The stretch wanted below opens at the line containing "a tasty sna" and closes at the line containing "e first 35-40". Please return it exactly, with no other lines.
.....
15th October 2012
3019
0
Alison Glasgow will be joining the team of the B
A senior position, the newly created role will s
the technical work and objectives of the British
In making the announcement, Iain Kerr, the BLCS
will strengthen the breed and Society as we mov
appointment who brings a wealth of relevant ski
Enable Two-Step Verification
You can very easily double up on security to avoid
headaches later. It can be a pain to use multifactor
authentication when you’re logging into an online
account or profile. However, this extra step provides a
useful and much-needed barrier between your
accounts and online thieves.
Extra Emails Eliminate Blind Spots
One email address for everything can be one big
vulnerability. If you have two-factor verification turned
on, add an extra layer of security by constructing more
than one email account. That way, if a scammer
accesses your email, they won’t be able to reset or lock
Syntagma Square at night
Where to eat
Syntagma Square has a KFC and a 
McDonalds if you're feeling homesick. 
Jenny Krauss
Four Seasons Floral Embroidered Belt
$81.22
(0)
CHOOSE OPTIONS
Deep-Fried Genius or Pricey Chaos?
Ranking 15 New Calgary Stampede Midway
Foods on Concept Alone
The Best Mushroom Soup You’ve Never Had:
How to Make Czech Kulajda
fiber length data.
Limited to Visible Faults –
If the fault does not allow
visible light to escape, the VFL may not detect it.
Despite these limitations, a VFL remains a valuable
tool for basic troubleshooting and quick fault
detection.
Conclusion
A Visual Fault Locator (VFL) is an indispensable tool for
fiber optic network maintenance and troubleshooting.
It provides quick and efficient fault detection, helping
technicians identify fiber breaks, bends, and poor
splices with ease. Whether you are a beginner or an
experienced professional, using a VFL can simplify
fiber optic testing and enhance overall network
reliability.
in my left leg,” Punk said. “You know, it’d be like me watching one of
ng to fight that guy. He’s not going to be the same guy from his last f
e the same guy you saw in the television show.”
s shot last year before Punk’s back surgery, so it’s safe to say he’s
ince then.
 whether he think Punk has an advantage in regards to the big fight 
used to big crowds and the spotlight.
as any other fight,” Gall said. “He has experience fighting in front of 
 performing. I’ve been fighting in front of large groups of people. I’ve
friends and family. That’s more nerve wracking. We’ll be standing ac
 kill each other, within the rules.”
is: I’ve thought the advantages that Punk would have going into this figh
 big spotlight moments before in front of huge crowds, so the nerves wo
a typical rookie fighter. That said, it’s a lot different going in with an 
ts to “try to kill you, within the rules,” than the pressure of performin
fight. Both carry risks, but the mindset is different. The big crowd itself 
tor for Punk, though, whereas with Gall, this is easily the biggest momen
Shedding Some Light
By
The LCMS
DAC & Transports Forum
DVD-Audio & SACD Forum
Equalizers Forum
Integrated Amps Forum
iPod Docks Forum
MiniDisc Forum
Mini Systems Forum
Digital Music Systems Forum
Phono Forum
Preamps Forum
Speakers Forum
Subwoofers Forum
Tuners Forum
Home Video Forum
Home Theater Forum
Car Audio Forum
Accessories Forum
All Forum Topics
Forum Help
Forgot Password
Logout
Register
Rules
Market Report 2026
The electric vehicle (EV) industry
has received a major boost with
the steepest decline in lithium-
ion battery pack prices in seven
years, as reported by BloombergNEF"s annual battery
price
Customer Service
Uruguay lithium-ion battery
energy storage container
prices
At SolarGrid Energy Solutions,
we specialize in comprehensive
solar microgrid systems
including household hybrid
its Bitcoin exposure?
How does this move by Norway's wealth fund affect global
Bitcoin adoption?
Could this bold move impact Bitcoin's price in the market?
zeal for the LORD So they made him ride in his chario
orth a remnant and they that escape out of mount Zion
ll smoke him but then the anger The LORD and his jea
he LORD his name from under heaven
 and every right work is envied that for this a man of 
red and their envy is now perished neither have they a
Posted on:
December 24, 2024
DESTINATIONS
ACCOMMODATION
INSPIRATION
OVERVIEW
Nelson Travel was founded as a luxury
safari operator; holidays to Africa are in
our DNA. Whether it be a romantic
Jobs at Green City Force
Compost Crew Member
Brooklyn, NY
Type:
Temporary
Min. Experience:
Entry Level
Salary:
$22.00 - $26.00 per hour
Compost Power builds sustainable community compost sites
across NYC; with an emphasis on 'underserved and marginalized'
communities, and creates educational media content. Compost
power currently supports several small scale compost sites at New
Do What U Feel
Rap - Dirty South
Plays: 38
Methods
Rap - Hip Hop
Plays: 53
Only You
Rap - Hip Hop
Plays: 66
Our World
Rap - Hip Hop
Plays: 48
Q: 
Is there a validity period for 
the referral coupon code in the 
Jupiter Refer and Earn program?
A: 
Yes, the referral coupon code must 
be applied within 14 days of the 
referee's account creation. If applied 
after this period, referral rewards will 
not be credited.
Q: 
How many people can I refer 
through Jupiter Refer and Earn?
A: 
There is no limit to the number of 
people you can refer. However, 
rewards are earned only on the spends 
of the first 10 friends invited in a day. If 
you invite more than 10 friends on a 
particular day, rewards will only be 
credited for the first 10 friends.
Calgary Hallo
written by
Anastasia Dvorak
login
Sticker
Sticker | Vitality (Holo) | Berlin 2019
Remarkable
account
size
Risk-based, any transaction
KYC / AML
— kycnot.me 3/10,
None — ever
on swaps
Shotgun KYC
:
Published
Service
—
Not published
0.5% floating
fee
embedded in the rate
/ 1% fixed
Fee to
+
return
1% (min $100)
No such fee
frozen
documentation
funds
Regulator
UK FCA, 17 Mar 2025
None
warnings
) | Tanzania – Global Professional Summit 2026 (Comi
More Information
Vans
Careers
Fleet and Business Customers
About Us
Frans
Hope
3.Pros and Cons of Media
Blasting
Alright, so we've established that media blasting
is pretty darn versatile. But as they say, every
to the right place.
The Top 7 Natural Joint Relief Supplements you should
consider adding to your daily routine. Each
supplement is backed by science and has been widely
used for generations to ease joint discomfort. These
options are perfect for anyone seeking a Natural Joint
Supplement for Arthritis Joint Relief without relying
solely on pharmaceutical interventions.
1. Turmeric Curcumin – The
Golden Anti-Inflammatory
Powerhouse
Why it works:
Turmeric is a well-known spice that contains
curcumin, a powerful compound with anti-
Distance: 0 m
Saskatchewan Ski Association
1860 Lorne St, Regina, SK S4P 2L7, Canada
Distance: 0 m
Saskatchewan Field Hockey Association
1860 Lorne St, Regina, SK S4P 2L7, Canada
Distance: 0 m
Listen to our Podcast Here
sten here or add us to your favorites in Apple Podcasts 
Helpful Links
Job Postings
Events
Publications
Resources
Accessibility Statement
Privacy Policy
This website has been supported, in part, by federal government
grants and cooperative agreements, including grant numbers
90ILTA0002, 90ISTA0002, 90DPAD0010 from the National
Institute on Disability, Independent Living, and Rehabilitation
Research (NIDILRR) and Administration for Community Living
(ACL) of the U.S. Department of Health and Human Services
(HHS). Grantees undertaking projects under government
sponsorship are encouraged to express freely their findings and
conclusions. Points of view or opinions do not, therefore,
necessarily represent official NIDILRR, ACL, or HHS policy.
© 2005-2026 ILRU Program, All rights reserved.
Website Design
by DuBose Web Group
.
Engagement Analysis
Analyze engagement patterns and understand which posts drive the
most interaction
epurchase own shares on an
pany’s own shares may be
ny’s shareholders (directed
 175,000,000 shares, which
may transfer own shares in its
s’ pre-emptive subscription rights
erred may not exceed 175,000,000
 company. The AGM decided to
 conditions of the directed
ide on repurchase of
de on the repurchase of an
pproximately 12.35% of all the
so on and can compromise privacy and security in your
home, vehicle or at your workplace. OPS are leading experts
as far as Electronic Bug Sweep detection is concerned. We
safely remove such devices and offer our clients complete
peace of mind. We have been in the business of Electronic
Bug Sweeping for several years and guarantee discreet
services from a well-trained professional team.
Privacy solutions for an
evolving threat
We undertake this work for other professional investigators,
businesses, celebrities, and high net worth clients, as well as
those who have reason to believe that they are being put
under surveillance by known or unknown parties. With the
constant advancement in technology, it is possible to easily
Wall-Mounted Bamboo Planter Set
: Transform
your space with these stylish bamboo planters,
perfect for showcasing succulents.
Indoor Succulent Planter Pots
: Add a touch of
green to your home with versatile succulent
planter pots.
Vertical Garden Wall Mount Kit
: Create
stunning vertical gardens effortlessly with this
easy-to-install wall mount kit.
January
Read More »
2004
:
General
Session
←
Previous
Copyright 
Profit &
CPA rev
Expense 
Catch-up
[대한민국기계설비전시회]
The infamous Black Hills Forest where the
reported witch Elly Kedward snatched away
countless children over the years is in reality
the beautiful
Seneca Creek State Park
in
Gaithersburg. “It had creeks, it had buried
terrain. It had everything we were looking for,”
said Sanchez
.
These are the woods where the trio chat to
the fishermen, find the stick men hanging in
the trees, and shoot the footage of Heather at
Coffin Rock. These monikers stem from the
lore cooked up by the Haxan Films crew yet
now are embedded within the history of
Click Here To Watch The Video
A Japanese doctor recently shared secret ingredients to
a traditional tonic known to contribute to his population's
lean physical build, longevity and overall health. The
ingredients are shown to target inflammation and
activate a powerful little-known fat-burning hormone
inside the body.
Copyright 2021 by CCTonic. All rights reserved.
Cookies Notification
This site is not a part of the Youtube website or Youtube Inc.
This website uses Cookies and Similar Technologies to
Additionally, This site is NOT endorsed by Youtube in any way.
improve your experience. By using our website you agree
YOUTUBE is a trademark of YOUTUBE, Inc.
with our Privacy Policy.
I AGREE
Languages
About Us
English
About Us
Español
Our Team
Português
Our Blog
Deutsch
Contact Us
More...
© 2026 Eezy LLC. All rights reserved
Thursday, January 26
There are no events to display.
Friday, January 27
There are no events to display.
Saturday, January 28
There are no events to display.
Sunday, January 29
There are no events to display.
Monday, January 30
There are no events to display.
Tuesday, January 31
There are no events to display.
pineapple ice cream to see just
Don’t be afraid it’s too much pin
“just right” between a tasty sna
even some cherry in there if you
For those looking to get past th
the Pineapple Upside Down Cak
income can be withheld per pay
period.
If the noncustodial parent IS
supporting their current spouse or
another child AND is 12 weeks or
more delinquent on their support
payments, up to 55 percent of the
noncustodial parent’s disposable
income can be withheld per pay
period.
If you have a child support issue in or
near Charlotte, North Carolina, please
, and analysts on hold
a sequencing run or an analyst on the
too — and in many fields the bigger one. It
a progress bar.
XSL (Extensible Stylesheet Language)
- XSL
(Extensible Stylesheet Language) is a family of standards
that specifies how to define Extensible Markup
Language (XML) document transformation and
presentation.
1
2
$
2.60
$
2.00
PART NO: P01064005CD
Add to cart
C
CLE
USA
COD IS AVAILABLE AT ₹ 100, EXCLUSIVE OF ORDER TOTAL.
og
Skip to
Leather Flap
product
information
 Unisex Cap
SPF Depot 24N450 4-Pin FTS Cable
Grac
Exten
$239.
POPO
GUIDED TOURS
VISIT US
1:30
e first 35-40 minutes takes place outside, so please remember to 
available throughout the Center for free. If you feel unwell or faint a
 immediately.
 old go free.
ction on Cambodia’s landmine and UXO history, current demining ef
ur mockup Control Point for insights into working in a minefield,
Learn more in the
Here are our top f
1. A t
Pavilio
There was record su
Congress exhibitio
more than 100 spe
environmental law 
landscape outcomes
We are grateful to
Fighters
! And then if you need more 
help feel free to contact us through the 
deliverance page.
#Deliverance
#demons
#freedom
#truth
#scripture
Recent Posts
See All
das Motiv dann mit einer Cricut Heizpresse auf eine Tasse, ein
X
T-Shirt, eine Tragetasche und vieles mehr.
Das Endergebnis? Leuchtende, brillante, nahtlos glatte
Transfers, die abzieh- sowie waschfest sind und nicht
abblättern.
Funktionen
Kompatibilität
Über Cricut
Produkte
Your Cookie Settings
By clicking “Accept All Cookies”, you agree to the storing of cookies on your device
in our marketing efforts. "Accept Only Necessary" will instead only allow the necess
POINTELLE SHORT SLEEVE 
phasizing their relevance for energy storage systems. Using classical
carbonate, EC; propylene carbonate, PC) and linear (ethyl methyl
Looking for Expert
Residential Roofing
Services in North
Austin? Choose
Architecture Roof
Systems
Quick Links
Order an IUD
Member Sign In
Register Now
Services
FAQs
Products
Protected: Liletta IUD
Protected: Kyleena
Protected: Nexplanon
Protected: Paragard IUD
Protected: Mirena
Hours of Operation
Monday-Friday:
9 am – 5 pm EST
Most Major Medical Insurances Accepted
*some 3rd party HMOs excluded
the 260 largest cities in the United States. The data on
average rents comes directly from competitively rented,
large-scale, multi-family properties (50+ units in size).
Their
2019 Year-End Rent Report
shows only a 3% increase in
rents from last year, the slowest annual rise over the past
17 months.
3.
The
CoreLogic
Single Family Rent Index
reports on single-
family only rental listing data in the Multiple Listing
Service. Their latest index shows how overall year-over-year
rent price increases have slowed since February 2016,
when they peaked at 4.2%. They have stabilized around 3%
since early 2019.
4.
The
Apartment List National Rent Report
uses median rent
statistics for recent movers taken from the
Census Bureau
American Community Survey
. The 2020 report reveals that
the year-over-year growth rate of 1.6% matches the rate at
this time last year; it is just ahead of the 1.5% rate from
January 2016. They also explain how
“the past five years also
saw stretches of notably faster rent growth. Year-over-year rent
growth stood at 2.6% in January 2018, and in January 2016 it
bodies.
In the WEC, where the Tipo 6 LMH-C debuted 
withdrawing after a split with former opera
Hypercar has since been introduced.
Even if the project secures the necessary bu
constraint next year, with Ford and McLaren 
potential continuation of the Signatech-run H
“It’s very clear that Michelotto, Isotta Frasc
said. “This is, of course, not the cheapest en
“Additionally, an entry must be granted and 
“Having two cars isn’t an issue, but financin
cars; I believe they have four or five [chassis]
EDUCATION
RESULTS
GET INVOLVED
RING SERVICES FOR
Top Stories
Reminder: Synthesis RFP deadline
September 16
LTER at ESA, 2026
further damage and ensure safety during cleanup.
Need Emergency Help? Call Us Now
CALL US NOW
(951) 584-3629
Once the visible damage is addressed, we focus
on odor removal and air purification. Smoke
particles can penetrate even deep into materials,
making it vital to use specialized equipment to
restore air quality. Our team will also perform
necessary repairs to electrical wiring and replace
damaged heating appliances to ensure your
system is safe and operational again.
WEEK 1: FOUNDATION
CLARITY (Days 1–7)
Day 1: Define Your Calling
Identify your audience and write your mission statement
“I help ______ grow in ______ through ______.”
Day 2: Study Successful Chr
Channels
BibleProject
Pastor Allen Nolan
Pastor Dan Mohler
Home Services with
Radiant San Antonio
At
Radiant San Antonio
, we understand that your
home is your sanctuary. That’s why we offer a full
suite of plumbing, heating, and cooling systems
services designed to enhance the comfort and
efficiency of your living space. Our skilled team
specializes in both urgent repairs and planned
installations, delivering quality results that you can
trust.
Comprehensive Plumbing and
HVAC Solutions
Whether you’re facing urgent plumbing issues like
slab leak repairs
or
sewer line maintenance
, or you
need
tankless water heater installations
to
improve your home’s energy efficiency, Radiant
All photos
.....
SOLVED PROBLEM:
“just right” between a tasty sna
even some cherry in there if you
For those looking to get past th
the Pineapple Upside Down Cak
income can be withheld per pay
period.
If the noncustodial parent IS
supporting their current spouse or
another child AND is 12 weeks or
more delinquent on their support
payments, up to 55 percent of the
noncustodial parent’s disposable
income can be withheld per pay
period.
If you have a child support issue in or
near Charlotte, North Carolina, please
, and analysts on hold
a sequencing run or an analyst on the
too — and in many fields the bigger one. It
a progress bar.
XSL (Extensible Stylesheet Language)
- XSL
(Extensible Stylesheet Language) is a family of standards
that specifies how to define Extensible Markup
Language (XML) document transformation and
presentation.
1
2
$
2.60
$
2.00
PART NO: P01064005CD
Add to cart
C
CLE
USA
COD IS AVAILABLE AT ₹ 100, EXCLUSIVE OF ORDER TOTAL.
og
Skip to
Leather Flap
product
information
 Unisex Cap
SPF Depot 24N450 4-Pin FTS Cable
Grac
Exten
$239.
POPO
GUIDED TOURS
VISIT US
1:30
e first 35-40 minutes takes place outside, so please remember to 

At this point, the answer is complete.